When you have a character that acquires enough shards to increase a cover but is not yet champed, it is usually preferable to save this extra cover until you can decide exactly which color is needed later. However, sometimes one or more shard-covers can be used early without changing the probability to champ the character without wasting a cover.

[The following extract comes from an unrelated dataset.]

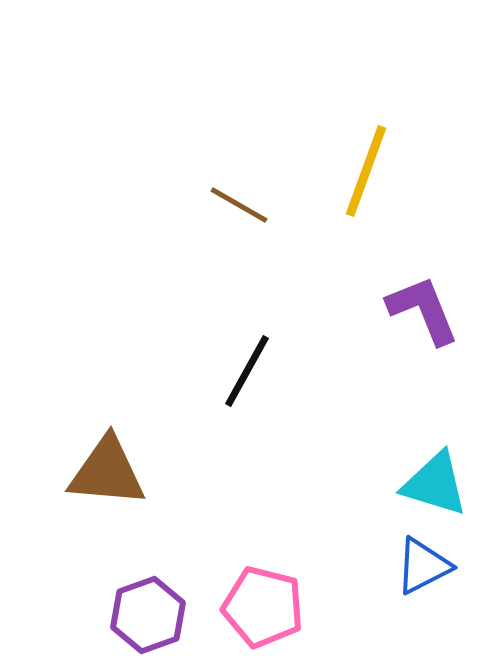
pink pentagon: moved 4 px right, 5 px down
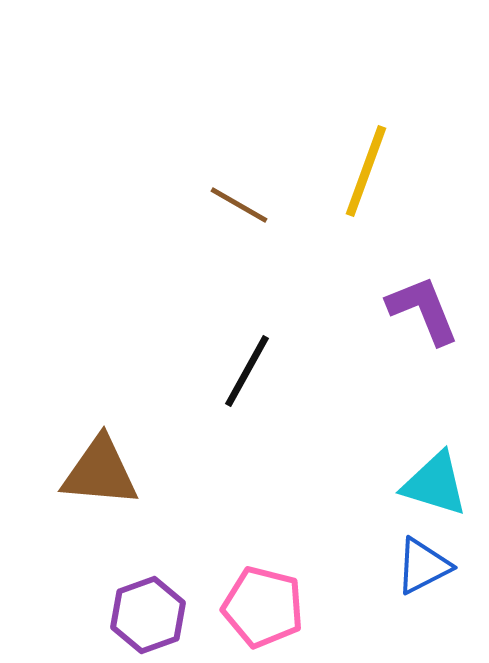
brown triangle: moved 7 px left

For example, if the covers are distributed 4/4/3 and youavailable, you can immediately make the character 4/4/4 as any next cover will make him champable.  

  

I like your effort in the calculations, however the next cover is NOT always random. Most shards come from a feeder 3*. And that feeder will also give a specific cover at 3 champion levels. So sometimes you already know what color the next cover will be. Just also take a look at your bonus shard hero feeder progression.

MadScientist

In all the combinations listed above, there is *no* possible combination of covers you could get that would allow you to champ the character if you would have saved the shard-cover. However, knowing exactly what covers you are going to get allows you to use the shard-cover even in situations not listed above.

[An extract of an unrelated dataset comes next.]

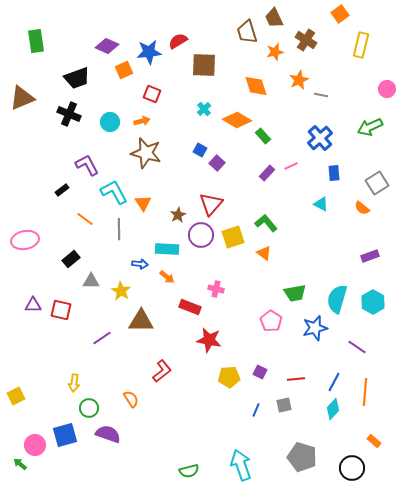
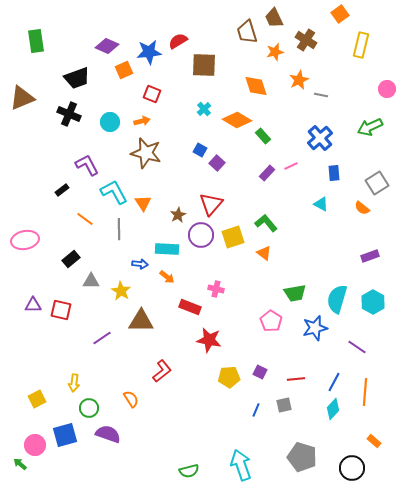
yellow square at (16, 396): moved 21 px right, 3 px down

To illustrate the first point, let's take some examples from above:

Going from 532+2 to 543+0. There are three possible covers you could get:

1. One of the first color. In both situations you cannot use the covers and have to save it.
2. One of the second color. In the first situation, this puts the character at 542+2 and can be champed. In the second situation, this puts the character at 553+0 and can be champed.
3. One of the third color. In the first situation, this puts the character at 533+2 and can be champed. In the second situation, this puts the character at 544+0 and can be champed.

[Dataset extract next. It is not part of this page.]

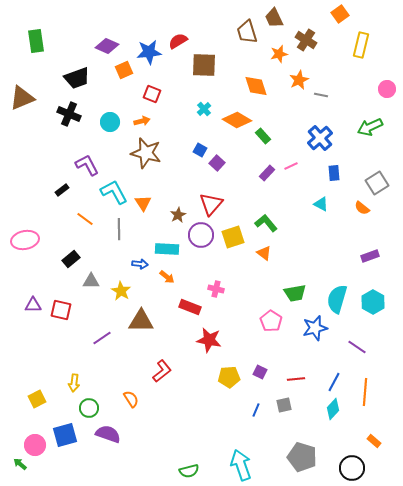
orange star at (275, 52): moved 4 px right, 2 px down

Going from 331+3 to 332+2. You would need three more usable covers to champ the character. There are only two possibilities where you could not champ the character:

1. Getting three covers of the first color. In the first situation, this puts the character at 531+3 with one saved cover. In the second situation, this puts the character at 532+2 with one saved cover. In both situations, you now need one cover of the second or third cover to champ the character.
2. Getting three covers of the second cover. This is equivalent to 1.